Chymotrypsinogeen a

C. A. S.: 9035-75-0

enzymatische reactie (afbeelding opent in een nieuw venster)

chymotrypsine is een serine endopeptidase geproduceerd door de acinaire cellen van de alvleesklier. Chymotrypsine wordt geactiveerd na proteolyse van chymotrypsinogeen door trypsine. Terwijl trypsine hydrolyseert bij lysine en arginine, splijt chymotrypsine selectief peptidebindingen gevormd door aromatische residuen (tyrosine, fenylalanine en tryptofaan) (Hedstrom et al. 1992). Twee overheersende vormen van chymotrypsine, A en B, worden gevonden in gelijke hoeveelheden in rundvee pancreas.
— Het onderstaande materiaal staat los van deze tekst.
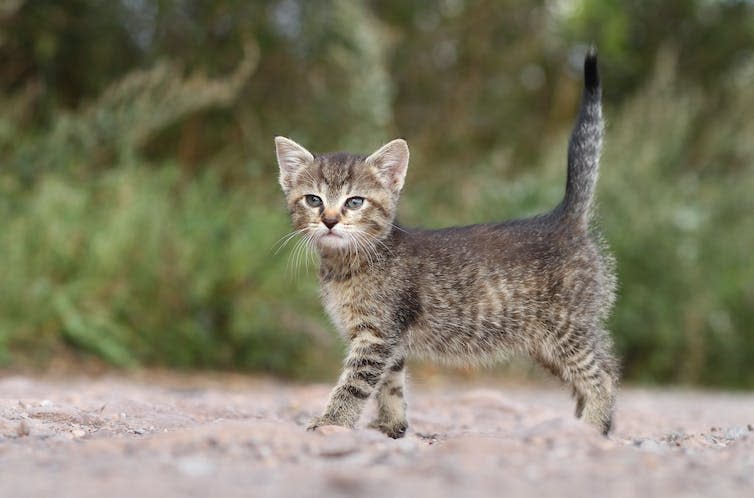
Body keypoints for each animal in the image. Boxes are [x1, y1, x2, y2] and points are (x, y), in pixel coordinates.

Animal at [276, 50, 616, 438]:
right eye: (313, 200)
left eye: (355, 202)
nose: (330, 220)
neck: (346, 263)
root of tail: (565, 217)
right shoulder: (390, 340)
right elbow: (391, 384)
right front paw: (390, 426)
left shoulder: (377, 335)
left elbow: (355, 383)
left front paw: (332, 422)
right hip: (546, 344)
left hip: (567, 328)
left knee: (604, 374)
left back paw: (591, 428)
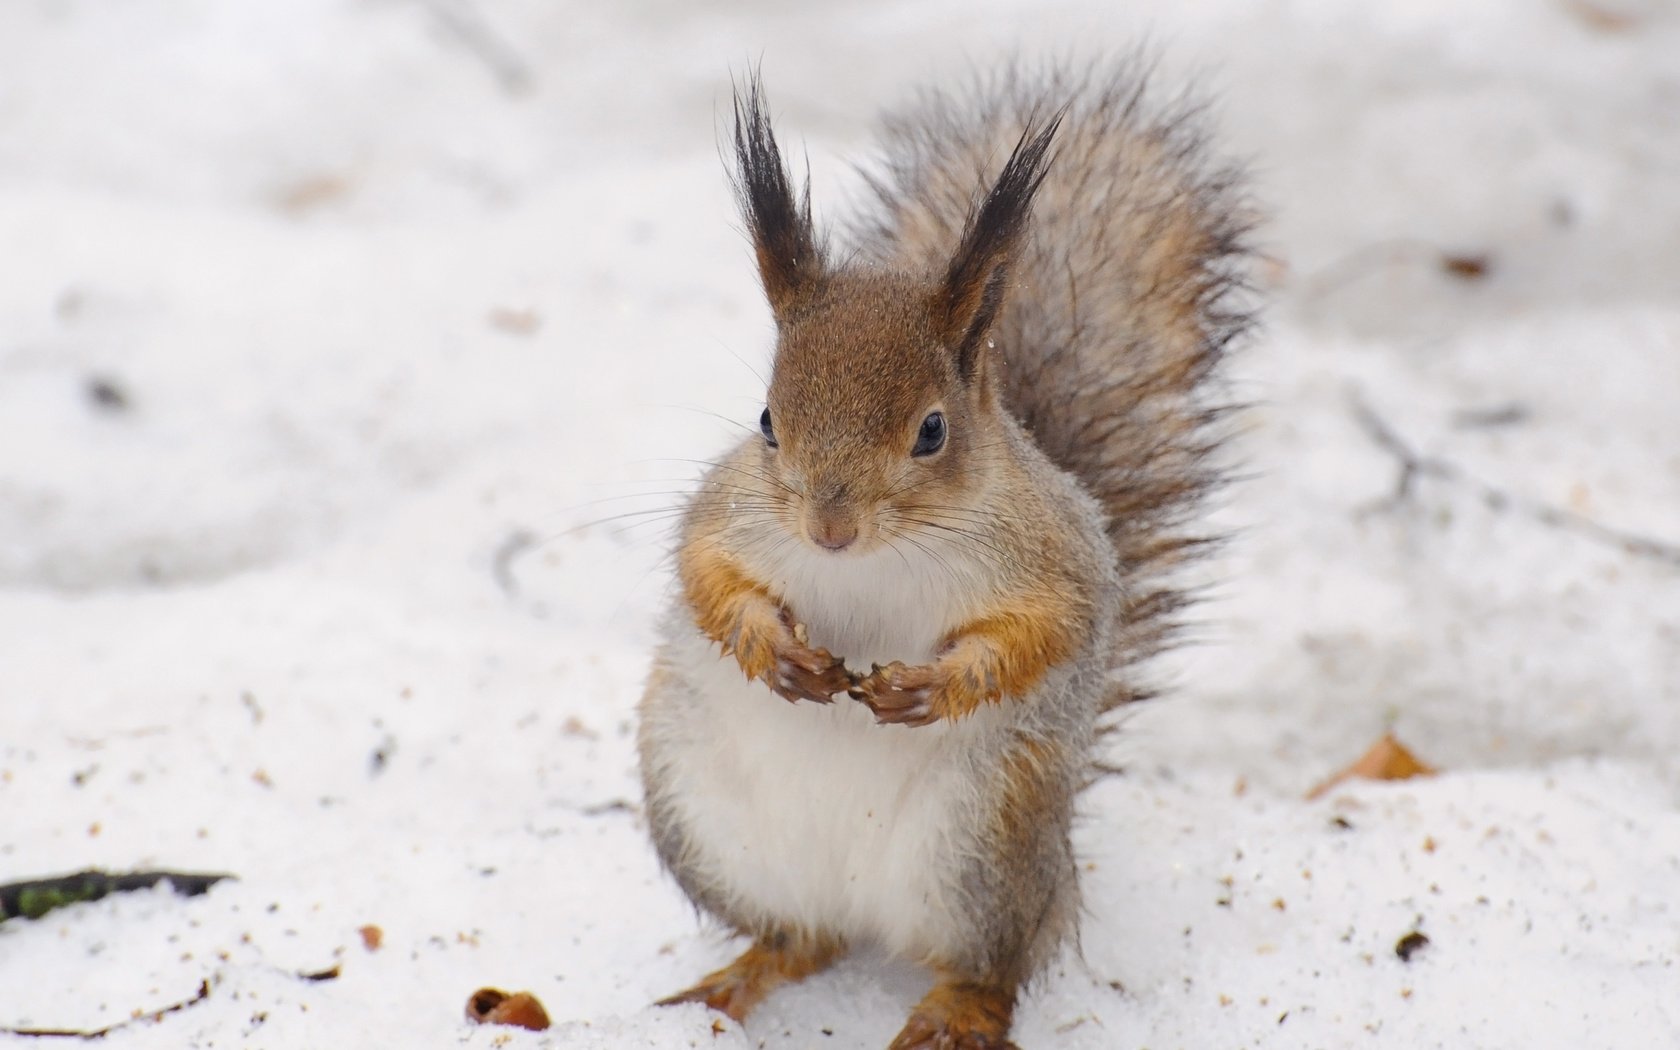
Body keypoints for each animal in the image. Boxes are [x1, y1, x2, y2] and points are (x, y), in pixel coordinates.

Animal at [635, 59, 1256, 1048]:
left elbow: (1051, 627)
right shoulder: (727, 513)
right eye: (767, 421)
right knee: (798, 938)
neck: (868, 562)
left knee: (994, 965)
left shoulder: (1055, 554)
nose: (829, 529)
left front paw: (941, 685)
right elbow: (707, 575)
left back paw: (955, 1014)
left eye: (931, 430)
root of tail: (859, 907)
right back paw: (730, 984)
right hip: (703, 821)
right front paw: (766, 644)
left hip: (985, 848)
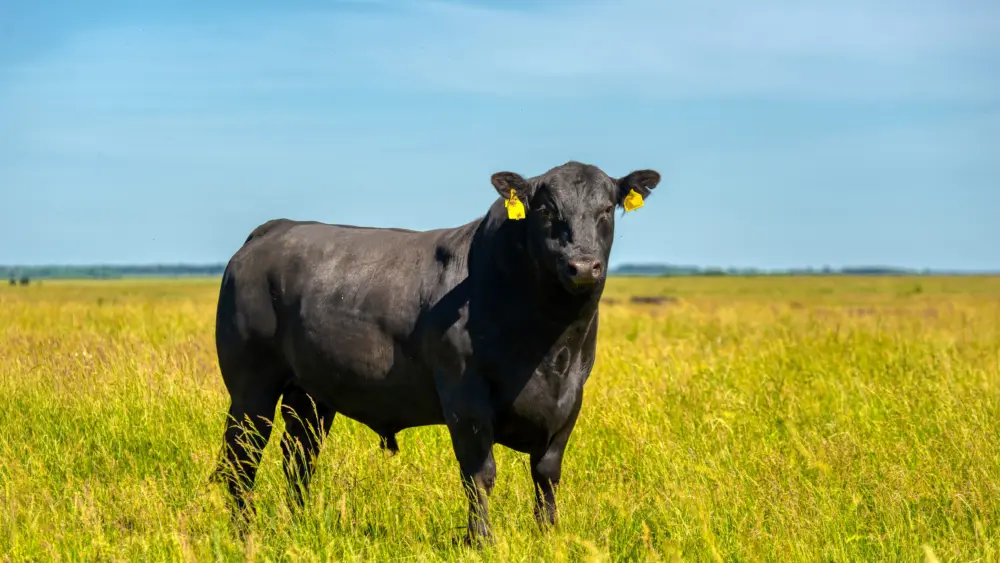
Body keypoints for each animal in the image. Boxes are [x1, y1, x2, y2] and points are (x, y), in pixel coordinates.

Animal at [210, 160, 662, 544]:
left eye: (606, 209)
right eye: (547, 210)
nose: (582, 266)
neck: (550, 347)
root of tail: (274, 229)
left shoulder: (570, 399)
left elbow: (547, 474)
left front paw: (548, 535)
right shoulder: (465, 396)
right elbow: (480, 474)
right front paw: (481, 540)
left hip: (310, 395)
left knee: (299, 457)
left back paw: (298, 524)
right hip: (251, 388)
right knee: (241, 457)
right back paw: (242, 534)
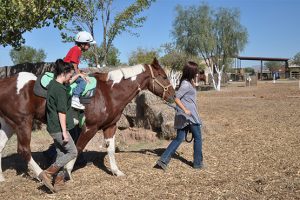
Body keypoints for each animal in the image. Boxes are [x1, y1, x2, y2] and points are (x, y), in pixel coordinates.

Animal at [0, 57, 175, 181]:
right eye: (163, 76)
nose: (173, 95)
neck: (109, 93)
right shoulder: (90, 127)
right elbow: (78, 148)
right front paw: (67, 171)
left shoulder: (110, 126)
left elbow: (110, 149)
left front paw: (116, 171)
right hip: (23, 122)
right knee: (24, 150)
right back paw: (42, 175)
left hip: (9, 124)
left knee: (1, 146)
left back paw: (2, 178)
Zij zijn zeer gelijkaardige proteã nen (80% identiek), maar hebben beduidend verschillende proteolytische kenmerken (Hartley 1964, Meloun et al. 1966, Smillie et al. 1968, en Gráf et al. 2004). De onderstaande informatie heeft voornamelijk betrekking op de A vorm van chymotrypsinogeen en chymotrypsine.

geschiedenis:

in de vroege jaren 1900 stelde Vernon voor dat pancreaspreparaten een intrinsieke activator van zijn eigen enzymen konden veroorzaken (Vernon 1901). Vernons melkstollingsexperimenten bepaalden dat er minstens twee enzymen aanwezig waren en dat de ene stabieler was dan de andere (Vernon 1902). Dit idee werd echter pas algemeen aanvaard in 1934 toen Kunitz en Northrop de aanwezigheid van een enzym naast trypsine bevestigden en het chymotrypsine noemden. Ze waren in staat om chymotrypsine te kristalliseren, evenals de inactieve voorloper, chymotrypsinogeen (Kunitz en Northrop 1934). In 1938 isoleerde Kunitz verschillende actieve vormen van chymotrypsine, door ze aan te duiden als alfa, bèta en gamma (Kunitz 1938). In het begin van de jaren 1940 bestudeerden Fruton en Bergmann de specificiteit van chymotrypsine en rapporteerden ze over verschillende nieuwe substraten (Fruton en Bergmann 1942). Jacobsen identificeerde Al snel aanvullende vormen van chymotrypsine, waarbij ze werden aangeduid als delta en pi (Jacobsen 1947). In 1948 karakteriseerde Schwert verder de molecuulgewichten van chymotrypsine en chymotrypsinogeen.In 1954 werd het eerste bewijs voor het drie-stappen mechanisme van chymotrypsine hydrolyserende amide-en estersubstraten gerapporteerd door Hartley en Kilby, die de aanwezigheid van een acyl-enzymmedium veronderstelden, wat later werd bewezen waar te zijn (Henderson 1970). In 1955 verkreeg Laskowski een tweede kristallijn chymotrypsinogeen met de naam chymotrypsinogeen B. In 1964 bepaalde Hartley de aminozuurvolgorde van chymotrypsine A, die later werd verfijnd door Meloun et al. in 1966. In 1968, Smillie et al. bepaalde de aminozuurvolgorde van chymotrypsine B, die 80% opeenvolgingsidentiteit met chymotrypsine A. door de jaren ’70 en’ 80 onderzoek werd gedaan om het werkingsmechanisme beter te begrijpen, en de verschillen in aminozuurvolgorde tussen trypsine en chymotrypsine te identificeren (Steitz et al. 1969, Cohen et al.1981, Asbóth en Polgár 1983, en Gráf et al. 1988).In de jaren negentig werd chymotrypsine gezuiverd uit andere bronnen, waaronder kabeljauw (Ásgeirsson en Bjarnason 1991) en kameel (al-Ajlan en Bailey 1997). Ook werd begonnen met het onderzoek naar remmers (Baek et al. 1990), en Frigerio et al. verhelderde de kristalstructuur van bovine chymotrypsine tot een 2,0 Å resolutie (Frigerio et al. 1992).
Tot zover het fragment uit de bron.